The first Hilbert problem was Cantor's continuum hypothesis, which asks if there is a size of infinity strictly between $$\aleph_0$$ (the number of integers) and $$c$$, where $$c = |\mathbb{R}|$$ (the number of real numbers).

The second Hilbert problem, The compatibility of the arithmetical axioms, was what Bertrand Russel worked on in his Principia Mathematica, which a young austrian genius named Kurt Gödel used as a starting point for his work on his Incompleteness Theorem. It cannot be stated how much this changed our philosophical understanding of mathematics. Inspired by Gödel, a young Brit named Alan Turing applied Gödel's ideas in his work on computable and uncomputable functions, and Turing's work became the basis for the development of computers.

Hilbert's list sparked a revolution in mathematics, philosophy and computer science.

The quanta article points at a similar list, but for the niche field of low-dimensional topology, which includes knot theory and 3-manifolds.
The analogous list is from a mathematician named Rob Kirby:

Kirby attributes this early-career success in part to the existence of the Milnor list, which provided him with a greater variety of projects to choose from than he would have received from the people immediately around him in graduate school

“If you’re writing a letter of recommendation for someone and they’ve solved a Kirby problem, you mention that in your letter,” said John Baldwin, a mathematician at Boston College who participated in the workshop and is helping to edit the list.

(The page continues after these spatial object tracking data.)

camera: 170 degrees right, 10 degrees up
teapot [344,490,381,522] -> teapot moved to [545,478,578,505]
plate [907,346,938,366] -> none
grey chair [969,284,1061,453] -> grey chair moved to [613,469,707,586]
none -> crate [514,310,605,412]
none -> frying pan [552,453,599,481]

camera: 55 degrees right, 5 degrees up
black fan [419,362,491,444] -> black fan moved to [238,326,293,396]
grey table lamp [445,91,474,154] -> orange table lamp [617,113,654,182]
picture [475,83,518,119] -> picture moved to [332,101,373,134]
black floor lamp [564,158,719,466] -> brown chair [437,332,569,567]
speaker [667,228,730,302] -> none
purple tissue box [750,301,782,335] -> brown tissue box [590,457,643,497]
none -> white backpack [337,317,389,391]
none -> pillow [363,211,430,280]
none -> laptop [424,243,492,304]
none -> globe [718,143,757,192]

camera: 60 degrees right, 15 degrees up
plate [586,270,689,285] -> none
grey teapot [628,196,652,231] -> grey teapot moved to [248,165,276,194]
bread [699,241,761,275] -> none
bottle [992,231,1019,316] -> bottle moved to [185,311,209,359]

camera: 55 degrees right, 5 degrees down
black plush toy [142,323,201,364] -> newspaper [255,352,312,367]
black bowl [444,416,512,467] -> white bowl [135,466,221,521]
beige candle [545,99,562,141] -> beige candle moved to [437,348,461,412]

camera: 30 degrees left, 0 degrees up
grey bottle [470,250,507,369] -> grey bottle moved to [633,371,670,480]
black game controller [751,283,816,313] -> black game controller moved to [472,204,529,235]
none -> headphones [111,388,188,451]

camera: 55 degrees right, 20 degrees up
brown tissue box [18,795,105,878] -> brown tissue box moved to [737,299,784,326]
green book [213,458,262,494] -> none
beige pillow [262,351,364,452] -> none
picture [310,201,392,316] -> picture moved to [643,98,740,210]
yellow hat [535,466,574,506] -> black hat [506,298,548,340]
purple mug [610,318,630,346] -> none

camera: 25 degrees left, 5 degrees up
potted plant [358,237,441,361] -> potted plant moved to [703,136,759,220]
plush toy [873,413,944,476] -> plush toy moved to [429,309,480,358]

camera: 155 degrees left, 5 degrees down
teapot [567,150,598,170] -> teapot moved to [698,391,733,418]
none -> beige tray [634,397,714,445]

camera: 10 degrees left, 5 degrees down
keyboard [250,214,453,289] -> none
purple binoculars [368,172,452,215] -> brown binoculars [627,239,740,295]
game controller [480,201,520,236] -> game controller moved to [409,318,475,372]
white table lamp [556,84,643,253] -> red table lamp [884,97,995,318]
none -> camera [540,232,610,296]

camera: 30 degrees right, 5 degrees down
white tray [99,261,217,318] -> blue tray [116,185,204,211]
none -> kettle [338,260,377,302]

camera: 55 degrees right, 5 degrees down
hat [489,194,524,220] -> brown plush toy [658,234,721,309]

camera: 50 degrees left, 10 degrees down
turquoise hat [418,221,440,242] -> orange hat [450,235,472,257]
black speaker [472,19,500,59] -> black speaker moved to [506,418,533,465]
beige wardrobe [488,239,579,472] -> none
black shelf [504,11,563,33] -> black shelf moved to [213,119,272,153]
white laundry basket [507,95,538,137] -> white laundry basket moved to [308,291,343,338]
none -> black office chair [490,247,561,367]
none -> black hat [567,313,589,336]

The lists serve a social function, naming relevant problems and making them legible to the wider community. This is an essential way to transfer status to budding young mathematicians. It also helps the young mathematicians by presenting them with a mathematical frontier they can explore that has been mapped out, but not conquered, by the previous generation. This succession process is incredibly important to the long-term success of mathematics, and it should be more widely appreciated.